Sud Est Donne, associazione femminista impegnata nella tutela dei diritti, dell’autodeterminazione e della piena partecipazione delle donne alla vita sociale e politica, esprime una
posizione chiara in vista del prossimo referendum sulla Giustizia.
Per l’associazione, scegliere NO al referendum sulla Giustizia significa difendere principi fondamentali quali la libertà, l’uguaglianza e la giustizia sociale.

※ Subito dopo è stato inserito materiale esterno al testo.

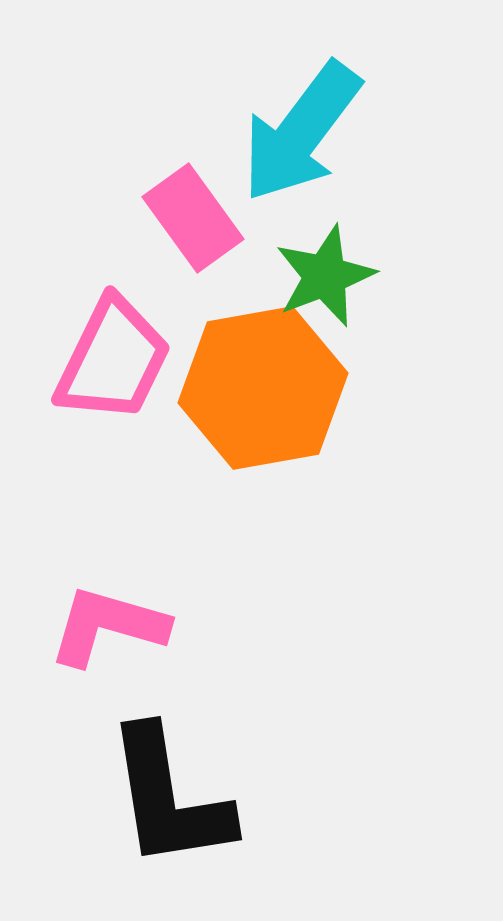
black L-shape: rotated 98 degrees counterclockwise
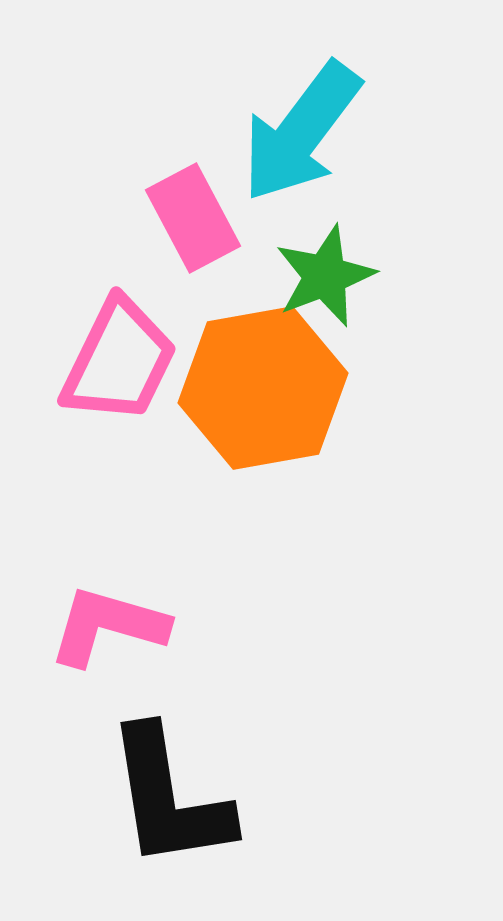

L’esperienza quotidiana maturata nel lavoro di contrasto alla violenza di genere e di supporto alle donne insegna che ogni intervento normativo deve essere valutato in base al suo impatto concreto sulle vite delle persone, in particolare delle donne e di chi vive condizioni di maggiore vulnerabilità o discriminazione strutturale.
Proprio per la rilevanza e la complessità delle questioni poste dal referendum, Sud Est Donne ha deciso di organizzare per giovedì 29 gennaio alle ore 18:30, un incontro formativo online, di approfondimento e di confronto, aperto alla cittadinanza e alle realtà del territorio dal titolo “Il nostro NO al Referendum”
Questo il link per collegarsi: https://meet.google.com/suq-jgzu-onq
L’appuntamento rappresenta un’occasione di approfondimento e confronto, con un invito particolare rivolto alle realtà impegnate nel contrasto alla violenza di genere, poiché le scelte in materia di giustizia incidono direttamente sui diritti delle donne, sulla tutela delle vittime e sull’accesso effettivo alla protezione.
Interverranno come relatrici:
- Fulvia Misserini, Magistrata, Presidente della Sezione Penale del Tribunale di Taranto,
- Filomena Zaccaria, Avvocata, Responsabile dell’Ufficio Legale della Rete dei Centri Antiviolenza di Sud Est Donne.
Sud Est Donne ribadisce l’importanza di promuovere una partecipazione consapevole e informata: la democrazia si esercita anche attraverso momenti di conoscenza, confronto e responsabilità collettiva.